Your task is to give the entries back exactly, leaving nothing out.

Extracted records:
-*-*-

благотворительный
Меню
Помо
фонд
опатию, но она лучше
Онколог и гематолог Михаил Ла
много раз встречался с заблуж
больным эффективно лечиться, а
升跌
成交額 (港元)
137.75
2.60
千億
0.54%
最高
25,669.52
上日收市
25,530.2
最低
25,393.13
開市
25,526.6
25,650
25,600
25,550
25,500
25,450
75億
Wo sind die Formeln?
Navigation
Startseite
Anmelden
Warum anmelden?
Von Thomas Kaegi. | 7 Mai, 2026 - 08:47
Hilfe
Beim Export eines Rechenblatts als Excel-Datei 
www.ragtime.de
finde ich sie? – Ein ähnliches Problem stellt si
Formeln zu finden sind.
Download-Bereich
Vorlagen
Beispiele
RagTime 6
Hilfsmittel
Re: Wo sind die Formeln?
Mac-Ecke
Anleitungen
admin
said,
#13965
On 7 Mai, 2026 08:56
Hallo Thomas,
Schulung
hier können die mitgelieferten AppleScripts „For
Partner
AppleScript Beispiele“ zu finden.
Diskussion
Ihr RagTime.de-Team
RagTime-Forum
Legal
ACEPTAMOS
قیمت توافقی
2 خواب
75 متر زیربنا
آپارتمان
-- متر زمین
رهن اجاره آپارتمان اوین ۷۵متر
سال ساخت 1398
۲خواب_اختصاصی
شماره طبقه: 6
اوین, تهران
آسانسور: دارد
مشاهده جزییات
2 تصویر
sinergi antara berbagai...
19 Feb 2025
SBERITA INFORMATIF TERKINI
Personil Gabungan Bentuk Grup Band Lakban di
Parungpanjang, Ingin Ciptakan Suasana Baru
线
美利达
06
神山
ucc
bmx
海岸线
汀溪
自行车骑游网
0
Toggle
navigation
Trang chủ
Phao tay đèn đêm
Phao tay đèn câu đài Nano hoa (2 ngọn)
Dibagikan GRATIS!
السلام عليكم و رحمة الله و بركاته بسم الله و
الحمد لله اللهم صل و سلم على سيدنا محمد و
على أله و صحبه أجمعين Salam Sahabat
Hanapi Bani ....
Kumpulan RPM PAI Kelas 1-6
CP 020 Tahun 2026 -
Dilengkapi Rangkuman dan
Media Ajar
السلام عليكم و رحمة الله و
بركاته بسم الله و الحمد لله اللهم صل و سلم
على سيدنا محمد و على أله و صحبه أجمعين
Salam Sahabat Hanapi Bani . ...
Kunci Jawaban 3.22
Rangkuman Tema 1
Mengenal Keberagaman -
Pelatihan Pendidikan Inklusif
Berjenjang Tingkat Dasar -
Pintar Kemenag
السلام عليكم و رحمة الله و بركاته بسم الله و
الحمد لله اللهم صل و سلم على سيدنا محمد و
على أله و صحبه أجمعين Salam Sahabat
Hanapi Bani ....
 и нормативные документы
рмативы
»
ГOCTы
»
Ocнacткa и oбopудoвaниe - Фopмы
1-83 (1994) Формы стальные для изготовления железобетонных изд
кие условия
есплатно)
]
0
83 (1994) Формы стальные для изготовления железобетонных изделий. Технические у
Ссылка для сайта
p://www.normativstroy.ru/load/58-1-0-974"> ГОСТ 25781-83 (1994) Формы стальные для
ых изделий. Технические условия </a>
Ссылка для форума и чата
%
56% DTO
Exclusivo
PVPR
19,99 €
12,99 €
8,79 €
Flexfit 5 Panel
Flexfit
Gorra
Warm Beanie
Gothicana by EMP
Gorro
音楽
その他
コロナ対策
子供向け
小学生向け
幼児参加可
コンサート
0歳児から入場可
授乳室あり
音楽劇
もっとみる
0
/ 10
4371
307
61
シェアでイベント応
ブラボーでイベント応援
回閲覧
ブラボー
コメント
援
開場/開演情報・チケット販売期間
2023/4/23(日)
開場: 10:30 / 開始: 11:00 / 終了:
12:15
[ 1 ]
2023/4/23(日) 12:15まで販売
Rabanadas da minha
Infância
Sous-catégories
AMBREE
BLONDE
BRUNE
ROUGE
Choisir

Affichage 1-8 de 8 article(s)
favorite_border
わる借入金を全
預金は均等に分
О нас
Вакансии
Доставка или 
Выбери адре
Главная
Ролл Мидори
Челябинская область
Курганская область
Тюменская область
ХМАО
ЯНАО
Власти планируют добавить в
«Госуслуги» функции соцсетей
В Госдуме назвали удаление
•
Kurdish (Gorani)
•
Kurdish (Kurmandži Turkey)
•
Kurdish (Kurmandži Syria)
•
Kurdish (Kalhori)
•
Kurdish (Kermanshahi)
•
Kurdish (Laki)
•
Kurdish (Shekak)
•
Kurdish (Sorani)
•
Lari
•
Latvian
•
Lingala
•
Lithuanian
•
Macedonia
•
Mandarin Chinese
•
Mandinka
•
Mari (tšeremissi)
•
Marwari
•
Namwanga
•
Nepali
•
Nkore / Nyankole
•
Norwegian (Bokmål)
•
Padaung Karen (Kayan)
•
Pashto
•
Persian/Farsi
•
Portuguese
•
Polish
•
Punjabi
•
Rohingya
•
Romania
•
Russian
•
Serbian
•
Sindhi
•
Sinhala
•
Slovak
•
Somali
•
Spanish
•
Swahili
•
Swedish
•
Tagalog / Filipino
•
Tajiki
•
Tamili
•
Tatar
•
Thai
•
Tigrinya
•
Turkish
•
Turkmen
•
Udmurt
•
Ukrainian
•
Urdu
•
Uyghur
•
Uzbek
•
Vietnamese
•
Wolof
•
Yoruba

-*-*-

Response below ::
благотворительный
Меню
Помо
фонд
опатию, но она лучше
Онколог и гематолог Михаил Ла
много раз встречался с заблуж
больным эффективно лечиться, а
升跌
成交額 (港元)
137.75
2.60
千億
0.54%
最高
25,669.52
上日收市
25,530.2
最低
25,393.13
開市
25,526.6
25,650
25,600
25,550
25,500
25,450
75億
Wo sind die Formeln?
Navigation
Startseite
Anmelden
Warum anmelden?
Von Thomas Kaegi. | 7 Mai, 2026 - 08:47
Hilfe
Beim Export eines Rechenblatts als Excel-Datei 
www.ragtime.de
finde ich sie? – Ein ähnliches Problem stellt si
Formeln zu finden sind.
Download-Bereich
Vorlagen
Beispiele
RagTime 6
Hilfsmittel
Re: Wo sind die Formeln?
Mac-Ecke
Anleitungen
admin
said,
#13965
On 7 Mai, 2026 08:56
Hallo Thomas,
Schulung
hier können die mitgelieferten AppleScripts „For
Partner
AppleScript Beispiele“ zu finden.
Diskussion
Ihr RagTime.de-Team
RagTime-Forum
Legal
ACEPTAMOS
قیمت توافقی
2 خواب
75 متر زیربنا
آپارتمان
-- متر زمین
رهن اجاره آپارتمان اوین ۷۵متر
سال ساخت 1398
۲خواب_اختصاصی
شماره طبقه: 6
اوین, تهران
آسانسور: دارد
مشاهده جزییات
2 تصویر
sinergi antara berbagai...
19 Feb 2025
SBERITA INFORMATIF TERKINI
Personil Gabungan Bentuk Grup Band Lakban di
Parungpanjang, Ingin Ciptakan Suasana Baru
线
美利达
06
神山
ucc
bmx
海岸线
汀溪
自行车骑游网
0
Toggle
navigation
Trang chủ
Phao tay đèn đêm
Phao tay đèn câu đài Nano hoa (2 ngọn)
Dibagikan GRATIS!
السلام عليكم و رحمة الله و بركاته بسم الله و
الحمد لله اللهم صل و سلم على سيدنا محمد و
على أله و صحبه أجمعين Salam Sahabat
Hanapi Bani ....
Kumpulan RPM PAI Kelas 1-6
CP 020 Tahun 2026 -
Dilengkapi Rangkuman dan
Media Ajar
السلام عليكم و رحمة الله و
بركاته بسم الله و الحمد لله اللهم صل و سلم
على سيدنا محمد و على أله و صحبه أجمعين
Salam Sahabat Hanapi Bani . ...
Kunci Jawaban 3.22
Rangkuman Tema 1
Mengenal Keberagaman -
Pelatihan Pendidikan Inklusif
Berjenjang Tingkat Dasar -
Pintar Kemenag
السلام عليكم و رحمة الله و بركاته بسم الله و
الحمد لله اللهم صل و سلم على سيدنا محمد و
على أله و صحبه أجمعين Salam Sahabat
Hanapi Bani ....
 и нормативные документы
рмативы
»
ГOCTы
»
Ocнacткa и oбopудoвaниe - Фopмы
1-83 (1994) Формы стальные для изготовления железобетонных изд
кие условия
есплатно)
]
0
83 (1994) Формы стальные для изготовления железобетонных изделий. Технические у
Ссылка для сайта
p://www.normativstroy.ru/load/58-1-0-974"> ГОСТ 25781-83 (1994) Формы стальные для
ых изделий. Технические условия </a>
Ссылка для форума и чата
%
56% DTO
Exclusivo
PVPR
19,99 €
12,99 €
8,79 €
Flexfit 5 Panel
Flexfit
Gorra
Warm Beanie
Gothicana by EMP
Gorro
音楽
その他
コロナ対策
子供向け
小学生向け
幼児参加可
コンサート
0歳児から入場可
授乳室あり
音楽劇
もっとみる
0
/ 10
4371
307
61
シェアでイベント応
ブラボーでイベント応援
回閲覧
ブラボー
コメント
援
開場/開演情報・チケット販売期間
2023/4/23(日)
開場: 10:30 / 開始: 11:00 / 終了:
12:15
[ 1 ]
2023/4/23(日) 12:15まで販売
Rabanadas da minha
Infância
Sous-catégories
AMBREE
BLONDE
BRUNE
ROUGE
Choisir

Affichage 1-8 de 8 article(s)
favorite_border
わる借入金を全
預金は均等に分
О нас
Вакансии
Доставка или 
Выбери адре
Главная
Ролл Мидори
Челябинская область
Курганская область
Тюменская область
ХМАО
ЯНАО
Власти планируют добавить в
«Госуслуги» функции соцсетей
В Госдуме назвали удаление
•
Kurdish (Gorani)
•
Kurdish (Kurmandži Turkey)
•
Kurdish (Kurmandži Syria)
•
Kurdish (Kalhori)
•
Kurdish (Kermanshahi)
•
Kurdish (Laki)
•
Kurdish (Shekak)
•
Kurdish (Sorani)
•
Lari
•
Latvian
•
Lingala
•
Lithuanian
•
Macedonia
•
Mandarin Chinese
•
Mandinka
•
Mari (tšeremissi)
•
Marwari
•
Namwanga
•
Nepali
•
Nkore / Nyankole
•
Norwegian (Bokmål)
•
Padaung Karen (Kayan)
•
Pashto
•
Persian/Farsi
•
Portuguese
•
Polish
•
Punjabi
•
Rohingya
•
Romania
•
Russian
•
Serbian
•
Sindhi
•
Sinhala
•
Slovak
•
Somali
•
Spanish
•
Swahili
•
Swedish
•
Tagalog / Filipino
•
Tajiki
•
Tamili
•
Tatar
•
Thai
•
Tigrinya
•
Turkish
•
Turkmen
•
Udmurt
•
Ukrainian
•
Urdu
•
Uyghur
•
Uzbek
•
Vietnamese
•
Wolof
•
Yoruba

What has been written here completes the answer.